Simple Summer Treats with Goat and Feta Cheese
The Guardian's Nigel Slater brings us two delightful, summery recipes featuring cheese and garden fresh veggies. Included are Slater's recipes for goat cheese and lemon thyme tartlets, a fresh radish and cucumber salad, and a grilled lamb with cool minted feta.
I really should cook more often with the mildly salty, snow-white sheep and goat's cheeses of which I am so fond. I did so twice this week – first in some little tartlets of thyme and cream, and then whipped up into a herb cream to accompany some grilled lamb cutlets. The first, a crusty goat's cheese, cream and grey with mould outside, white as chalk within, was crumbled into cream and egg for some goat's cheese tartlets. Seasoned with thyme leaves cut from the pot on the back porch, the biscuit-sized tarts were in the oven in a matter of minutes.
Marcella sits down with Wisconsin Master Cheesemaker
Blogger Marcella the Cheesemonger interviewed Kerry Henning, a Wisconsin Master Cheesemaker and the 4th generation Henning to take the reins of Henning's Wisconsin Cheeses. What makes a 'Wisconsin Master Cheesemaker?' (it's an official title) Read on to find out.

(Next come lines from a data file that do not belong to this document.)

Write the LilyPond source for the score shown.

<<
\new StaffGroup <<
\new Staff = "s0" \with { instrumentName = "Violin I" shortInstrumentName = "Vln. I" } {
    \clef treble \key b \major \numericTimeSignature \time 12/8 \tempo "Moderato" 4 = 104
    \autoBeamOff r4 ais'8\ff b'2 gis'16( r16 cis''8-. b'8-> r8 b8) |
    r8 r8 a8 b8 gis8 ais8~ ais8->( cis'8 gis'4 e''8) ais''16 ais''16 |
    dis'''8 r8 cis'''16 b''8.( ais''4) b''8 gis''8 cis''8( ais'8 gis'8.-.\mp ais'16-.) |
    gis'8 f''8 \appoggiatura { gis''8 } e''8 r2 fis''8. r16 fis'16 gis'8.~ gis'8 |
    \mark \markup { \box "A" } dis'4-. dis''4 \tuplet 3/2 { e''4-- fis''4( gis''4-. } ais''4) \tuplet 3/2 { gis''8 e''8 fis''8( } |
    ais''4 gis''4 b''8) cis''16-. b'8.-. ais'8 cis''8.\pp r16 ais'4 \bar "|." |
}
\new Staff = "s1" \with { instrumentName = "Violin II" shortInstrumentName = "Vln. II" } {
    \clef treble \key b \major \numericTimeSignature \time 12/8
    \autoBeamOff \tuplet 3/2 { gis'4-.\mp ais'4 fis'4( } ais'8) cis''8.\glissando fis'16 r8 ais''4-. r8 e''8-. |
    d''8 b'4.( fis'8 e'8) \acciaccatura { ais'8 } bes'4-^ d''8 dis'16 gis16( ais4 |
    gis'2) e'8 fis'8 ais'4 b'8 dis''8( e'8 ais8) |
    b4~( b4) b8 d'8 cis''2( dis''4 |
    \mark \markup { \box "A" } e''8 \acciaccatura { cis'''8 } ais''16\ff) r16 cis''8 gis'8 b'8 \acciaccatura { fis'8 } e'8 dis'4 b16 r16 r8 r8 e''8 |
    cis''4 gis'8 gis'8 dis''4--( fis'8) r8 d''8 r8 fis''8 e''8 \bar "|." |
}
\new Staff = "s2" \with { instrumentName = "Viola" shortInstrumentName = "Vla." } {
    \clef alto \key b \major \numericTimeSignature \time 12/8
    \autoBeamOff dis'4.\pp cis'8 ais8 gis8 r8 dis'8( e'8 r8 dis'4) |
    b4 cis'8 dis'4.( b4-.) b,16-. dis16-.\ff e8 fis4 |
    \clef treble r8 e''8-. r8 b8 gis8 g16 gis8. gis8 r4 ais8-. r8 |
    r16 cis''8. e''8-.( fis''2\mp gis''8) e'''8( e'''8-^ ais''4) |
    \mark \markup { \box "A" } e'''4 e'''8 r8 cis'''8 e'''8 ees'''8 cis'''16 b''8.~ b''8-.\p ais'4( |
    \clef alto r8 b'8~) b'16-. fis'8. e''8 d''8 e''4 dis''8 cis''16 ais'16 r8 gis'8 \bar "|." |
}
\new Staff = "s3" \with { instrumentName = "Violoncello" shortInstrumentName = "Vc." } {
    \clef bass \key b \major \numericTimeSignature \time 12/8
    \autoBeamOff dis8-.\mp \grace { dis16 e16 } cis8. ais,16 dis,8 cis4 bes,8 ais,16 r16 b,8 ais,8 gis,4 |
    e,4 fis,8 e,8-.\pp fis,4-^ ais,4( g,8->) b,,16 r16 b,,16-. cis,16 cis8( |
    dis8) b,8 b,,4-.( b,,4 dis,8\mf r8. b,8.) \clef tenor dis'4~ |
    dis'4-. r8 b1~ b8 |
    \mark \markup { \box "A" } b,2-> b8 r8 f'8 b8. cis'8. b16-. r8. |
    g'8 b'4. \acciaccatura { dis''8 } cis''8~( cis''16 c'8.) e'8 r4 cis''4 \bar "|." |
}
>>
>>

Spaulding: You are known for making huge wheels of cheese. What is the biggest wheel you’ve made and for whom did you make it?
Kerry: The largest wheels we have ever made were 12,000 pounds.
SG: Holy smokes, did you say twelve thousands pounds?
KH: Yes, that’s a 6 ton wheel of cheddar. We have made several of these. They are purchased by customers for special events.